[Dataset records]
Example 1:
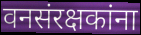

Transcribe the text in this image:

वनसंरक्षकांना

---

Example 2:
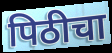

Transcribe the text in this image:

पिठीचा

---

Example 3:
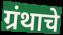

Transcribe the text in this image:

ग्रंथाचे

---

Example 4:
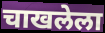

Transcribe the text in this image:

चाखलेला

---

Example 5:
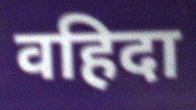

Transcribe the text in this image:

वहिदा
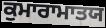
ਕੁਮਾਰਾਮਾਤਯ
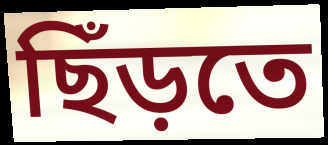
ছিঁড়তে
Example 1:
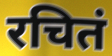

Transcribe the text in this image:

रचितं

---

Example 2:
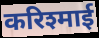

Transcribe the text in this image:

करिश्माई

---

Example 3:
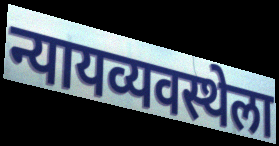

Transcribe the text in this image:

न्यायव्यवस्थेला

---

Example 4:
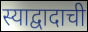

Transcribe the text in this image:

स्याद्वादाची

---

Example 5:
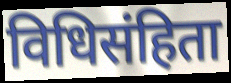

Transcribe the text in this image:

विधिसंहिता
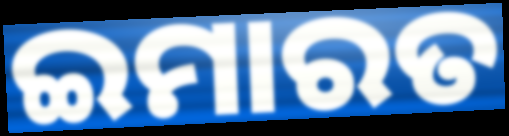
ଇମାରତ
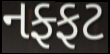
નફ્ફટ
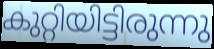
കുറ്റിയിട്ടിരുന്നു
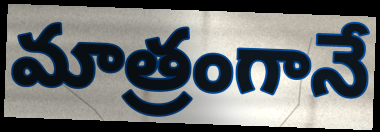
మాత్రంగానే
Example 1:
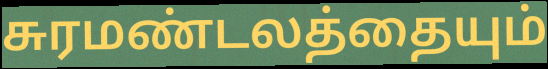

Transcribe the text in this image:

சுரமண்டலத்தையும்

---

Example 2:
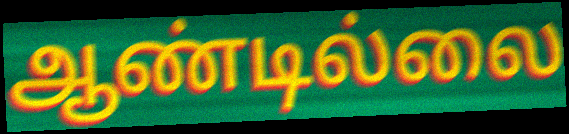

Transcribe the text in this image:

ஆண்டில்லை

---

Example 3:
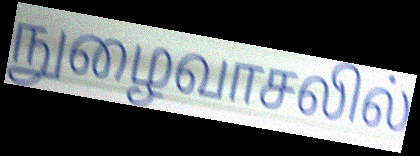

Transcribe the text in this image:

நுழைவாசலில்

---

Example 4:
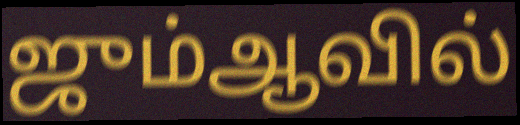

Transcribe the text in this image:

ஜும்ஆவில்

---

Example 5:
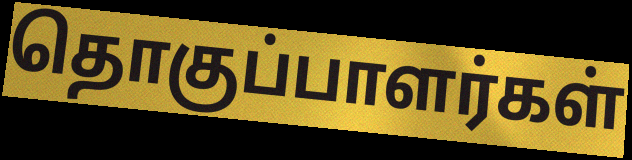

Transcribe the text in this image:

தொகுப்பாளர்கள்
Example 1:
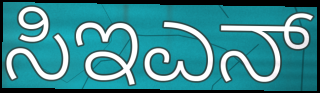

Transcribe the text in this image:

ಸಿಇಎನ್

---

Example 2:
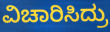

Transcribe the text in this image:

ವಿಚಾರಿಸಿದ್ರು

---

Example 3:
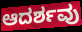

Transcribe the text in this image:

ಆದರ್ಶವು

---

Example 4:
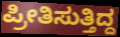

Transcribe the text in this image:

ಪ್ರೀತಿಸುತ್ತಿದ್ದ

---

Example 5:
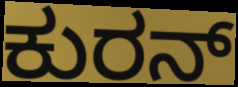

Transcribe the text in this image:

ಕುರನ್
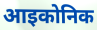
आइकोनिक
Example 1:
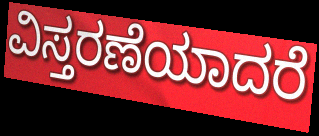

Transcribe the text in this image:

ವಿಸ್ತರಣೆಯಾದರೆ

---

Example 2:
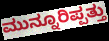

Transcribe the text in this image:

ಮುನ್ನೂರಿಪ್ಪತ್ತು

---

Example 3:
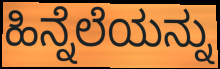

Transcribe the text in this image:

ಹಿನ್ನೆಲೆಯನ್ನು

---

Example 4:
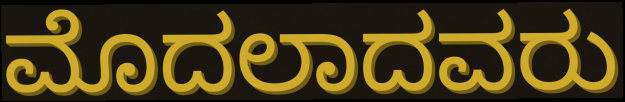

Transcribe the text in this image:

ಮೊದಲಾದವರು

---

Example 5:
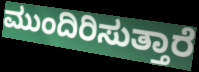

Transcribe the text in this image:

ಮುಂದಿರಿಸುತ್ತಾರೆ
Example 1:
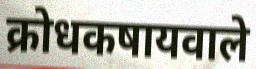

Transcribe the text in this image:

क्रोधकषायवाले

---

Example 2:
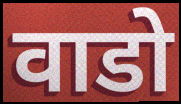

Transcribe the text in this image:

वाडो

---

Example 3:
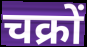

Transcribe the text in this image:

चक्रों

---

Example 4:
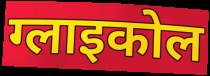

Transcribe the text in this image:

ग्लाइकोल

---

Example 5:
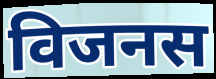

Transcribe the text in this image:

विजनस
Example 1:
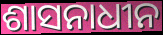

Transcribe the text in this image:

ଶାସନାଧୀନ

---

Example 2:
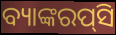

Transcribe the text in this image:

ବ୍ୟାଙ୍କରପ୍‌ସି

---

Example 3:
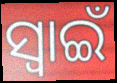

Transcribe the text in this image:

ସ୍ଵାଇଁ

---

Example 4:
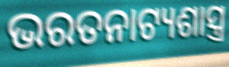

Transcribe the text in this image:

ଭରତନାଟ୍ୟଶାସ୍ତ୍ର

(What is expected): Rewrite all of the data above, replacing each occurrence of "Transcribe the text in this image" with "Write out the word shown in this image" and changing nothing else. Omit the pictures from your answer.

(Task result):
Example 1:

Write out the word shown in this image:

वनसंरक्षकांना

---

Example 2:

Write out the word shown in this image:

पिठीचा

---

Example 3:

Write out the word shown in this image:

ग्रंथाचे

---

Example 4:

Write out the word shown in this image:

चाखलेला

---

Example 5:

Write out the word shown in this image:

वहिदा
ਕੁਮਾਰਾਮਾਤਯ
ছিঁড়তে
Example 1:

Write out the word shown in this image:

रचितं

---

Example 2:

Write out the word shown in this image:

करिश्माई

---

Example 3:

Write out the word shown in this image:

न्यायव्यवस्थेला

---

Example 4:

Write out the word shown in this image:

स्याद्वादाची

---

Example 5:

Write out the word shown in this image:

विधिसंहिता
ଇମାରତ
નફ્ફટ
കുറ്റിയിട്ടിരുന്നു
మాత్రంగానే
Example 1:

Write out the word shown in this image:

சுரமண்டலத்தையும்

---

Example 2:

Write out the word shown in this image:

ஆண்டில்லை

---

Example 3:

Write out the word shown in this image:

நுழைவாசலில்

---

Example 4:

Write out the word shown in this image:

ஜும்ஆவில்

---

Example 5:

Write out the word shown in this image:

தொகுப்பாளர்கள்
Example 1:

Write out the word shown in this image:

ಸಿಇಎನ್

---

Example 2:

Write out the word shown in this image:

ವಿಚಾರಿಸಿದ್ರು

---

Example 3:

Write out the word shown in this image:

ಆದರ್ಶವು

---

Example 4:

Write out the word shown in this image:

ಪ್ರೀತಿಸುತ್ತಿದ್ದ

---

Example 5:

Write out the word shown in this image:

ಕುರನ್
आइकोनिक
Example 1:

Write out the word shown in this image:

ವಿಸ್ತರಣೆಯಾದರೆ

---

Example 2:

Write out the word shown in this image:

ಮುನ್ನೂರಿಪ್ಪತ್ತು

---

Example 3:

Write out the word shown in this image:

ಹಿನ್ನೆಲೆಯನ್ನು

---

Example 4:

Write out the word shown in this image:

ಮೊದಲಾದವರು

---

Example 5:

Write out the word shown in this image:

ಮುಂದಿರಿಸುತ್ತಾರೆ
Example 1:

Write out the word shown in this image:

क्रोधकषायवाले

---

Example 2:

Write out the word shown in this image:

वाडो

---

Example 3:

Write out the word shown in this image:

चक्रों

---

Example 4:

Write out the word shown in this image:

ग्लाइकोल

---

Example 5:

Write out the word shown in this image:

विजनस
Example 1:

Write out the word shown in this image:

ଶାସନାଧୀନ

---

Example 2:

Write out the word shown in this image:

ବ୍ୟାଙ୍କରପ୍‌ସି

---

Example 3:

Write out the word shown in this image:

ସ୍ଵାଇଁ

---

Example 4:

Write out the word shown in this image:

ଭରତନାଟ୍ୟଶାସ୍ତ୍ର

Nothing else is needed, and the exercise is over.